YOUR OBJECTIVE :: An exact transcription of all the records is required, minus the images.

Limb landmark coordinates ::
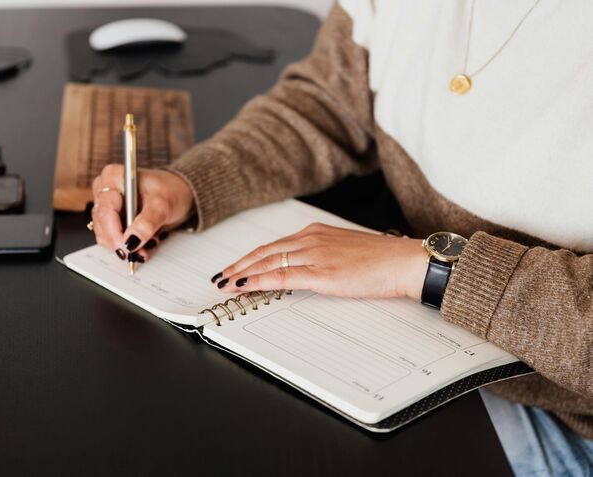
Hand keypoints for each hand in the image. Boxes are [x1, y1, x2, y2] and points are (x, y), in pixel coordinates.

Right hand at [90, 165, 193, 260]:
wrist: (178, 194)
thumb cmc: (171, 191)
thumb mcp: (163, 205)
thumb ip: (147, 223)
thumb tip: (131, 241)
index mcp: (114, 177)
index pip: (106, 209)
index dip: (113, 231)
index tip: (127, 247)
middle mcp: (105, 189)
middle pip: (101, 222)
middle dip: (120, 240)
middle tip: (140, 251)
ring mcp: (106, 204)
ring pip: (103, 233)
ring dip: (124, 244)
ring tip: (146, 245)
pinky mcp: (110, 218)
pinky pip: (110, 237)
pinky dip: (125, 245)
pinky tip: (141, 243)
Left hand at [213, 223, 429, 300]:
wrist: (403, 261)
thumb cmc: (380, 259)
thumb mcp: (344, 251)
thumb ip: (321, 256)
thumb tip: (303, 269)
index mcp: (315, 232)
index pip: (273, 245)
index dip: (250, 257)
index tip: (235, 266)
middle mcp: (311, 239)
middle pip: (264, 252)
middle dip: (239, 265)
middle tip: (220, 277)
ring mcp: (315, 255)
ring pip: (268, 262)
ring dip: (243, 274)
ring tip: (226, 284)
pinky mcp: (322, 273)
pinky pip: (283, 276)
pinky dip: (260, 280)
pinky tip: (246, 286)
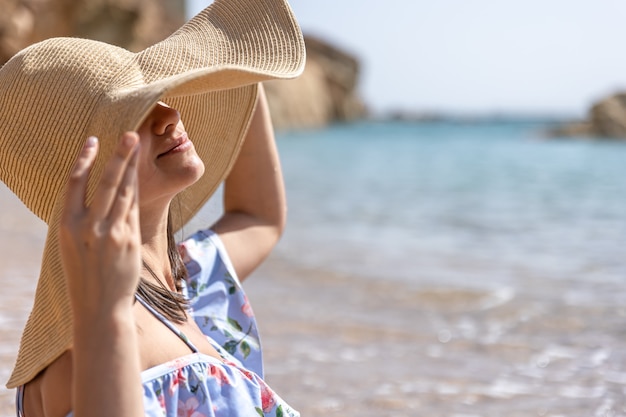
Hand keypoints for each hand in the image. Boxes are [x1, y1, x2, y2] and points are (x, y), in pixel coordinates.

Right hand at [59, 133, 140, 322]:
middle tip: (132, 133)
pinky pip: (134, 209)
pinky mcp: (129, 239)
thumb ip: (83, 220)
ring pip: (125, 192)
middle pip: (107, 181)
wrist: (99, 307)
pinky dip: (137, 190)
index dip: (84, 158)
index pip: (75, 182)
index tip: (93, 140)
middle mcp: (87, 226)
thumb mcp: (71, 246)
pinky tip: (141, 176)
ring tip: (138, 148)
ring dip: (133, 168)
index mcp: (65, 225)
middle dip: (120, 155)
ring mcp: (110, 232)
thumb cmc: (84, 275)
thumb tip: (100, 193)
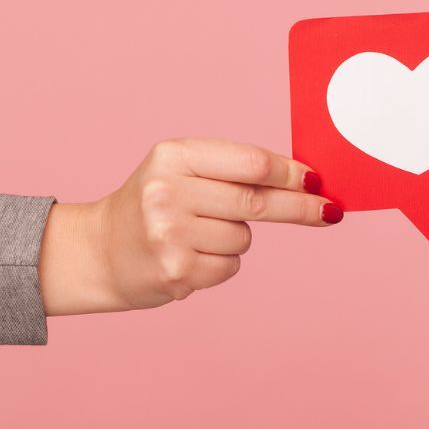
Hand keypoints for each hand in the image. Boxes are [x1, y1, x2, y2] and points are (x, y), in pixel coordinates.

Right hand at [37, 138, 342, 314]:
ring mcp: (170, 235)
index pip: (249, 163)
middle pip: (256, 201)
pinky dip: (220, 264)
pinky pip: (229, 267)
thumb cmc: (152, 205)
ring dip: (235, 239)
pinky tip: (189, 257)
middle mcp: (167, 192)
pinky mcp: (176, 272)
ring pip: (243, 238)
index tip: (317, 181)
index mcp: (173, 156)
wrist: (99, 251)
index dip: (290, 174)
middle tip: (328, 212)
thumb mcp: (181, 171)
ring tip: (196, 235)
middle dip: (300, 208)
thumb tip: (305, 181)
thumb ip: (233, 170)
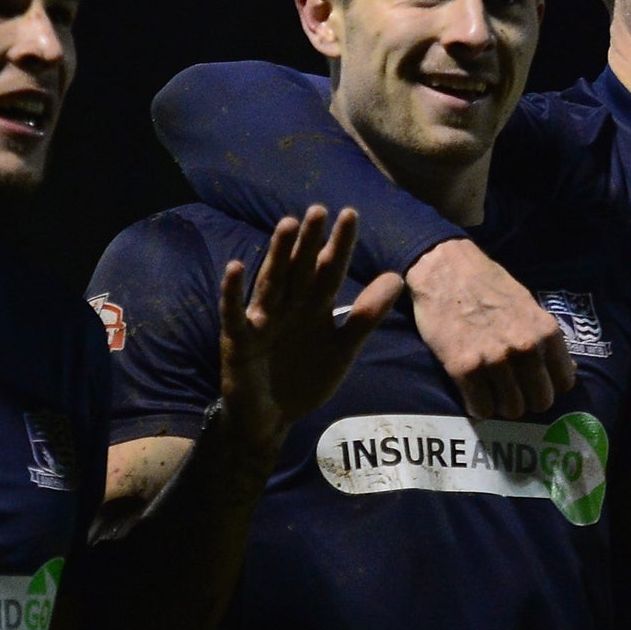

ANSWER TO THIS PROBLEM ::
Hand keypoints for each hand in the image. Boxes are [x1, y1, x2, y2] and points are (x, y), in pixel coordinates.

Right hand at [90, 165, 193, 260]:
wrist: (178, 194)
thumb cmc: (171, 191)
thumb mcp: (163, 205)
thumb ip: (147, 223)
thumb tip: (131, 241)
index mcp: (114, 177)
index pip: (106, 209)
index dip: (113, 231)
index tip: (127, 247)
middle mcp: (105, 189)
middle pip: (101, 222)
middle dip: (120, 240)
middle tip: (140, 251)
ring mcp: (106, 204)
ring pip: (103, 233)
ring dip: (124, 244)
ring tip: (146, 245)
pinky mcp: (110, 218)
pinky pip: (110, 237)
pinky dip: (125, 245)
pinky tip: (141, 243)
Left hand at [213, 223, 429, 300]:
wrist: (403, 261)
thumb cmc: (380, 259)
thumb mcp: (344, 251)
thumb ip: (321, 256)
thumb tip: (303, 269)
index mcp: (315, 232)
index pip: (273, 245)
index dip: (250, 257)
index tip: (235, 266)
middle mcp: (311, 239)
middle pip: (264, 252)
middle dip: (239, 265)
middle tip: (220, 277)
ring mcp: (315, 255)
ring pip: (268, 262)
ring dip: (243, 274)
ring tip: (226, 284)
pinky mcp: (322, 273)
pinky pip: (283, 276)
pinky dip: (260, 280)
pinky tip: (246, 286)
Hand keypoints for each hand in the image. Boxes are [x1, y1, x2, y2] and points are (x, y), in pixel coordinates.

Right hand at [59, 133, 140, 322]:
middle tip: (132, 133)
pinky pip: (134, 209)
pinky mcp: (129, 239)
thumb ip: (83, 220)
ring pip: (125, 192)
middle pip: (107, 181)
wrist: (99, 307)
pinky dip: (137, 190)
index dip: (84, 158)
index pip: (75, 182)
index tip: (93, 140)
middle mcp: (87, 226)
thumb mcp: (71, 246)
pinky tip: (141, 176)
ring tip: (138, 148)
ring dip: (133, 168)
index mcp: (65, 225)
middle dip: (120, 155)
ring mcp: (110, 232)
thumb cmc: (84, 275)
thumb tip: (100, 193)
Hand keypoints for each hand in the image. Boxes are [x1, y1, x2, y2] and points are (x, y), in pixel coordinates.

Right hand at [37, 138, 342, 314]:
ring mcp: (170, 235)
index pip: (249, 163)
middle pip: (256, 201)
pinky dip: (220, 264)
pinky pip: (229, 267)
thumb cmc: (152, 205)
ring dip: (235, 239)
pinky tip: (189, 257)
middle mcp: (167, 192)
pinky mcp: (176, 272)
ring pip: (243, 238)
index tip: (317, 181)
index mcp: (173, 156)
wrist: (99, 251)
index dip: (290, 174)
middle tip: (328, 212)
thumb mcp: (181, 171)
ring tip: (196, 235)
middle dip: (300, 208)
thumb tip: (305, 181)
thumb ip: (233, 170)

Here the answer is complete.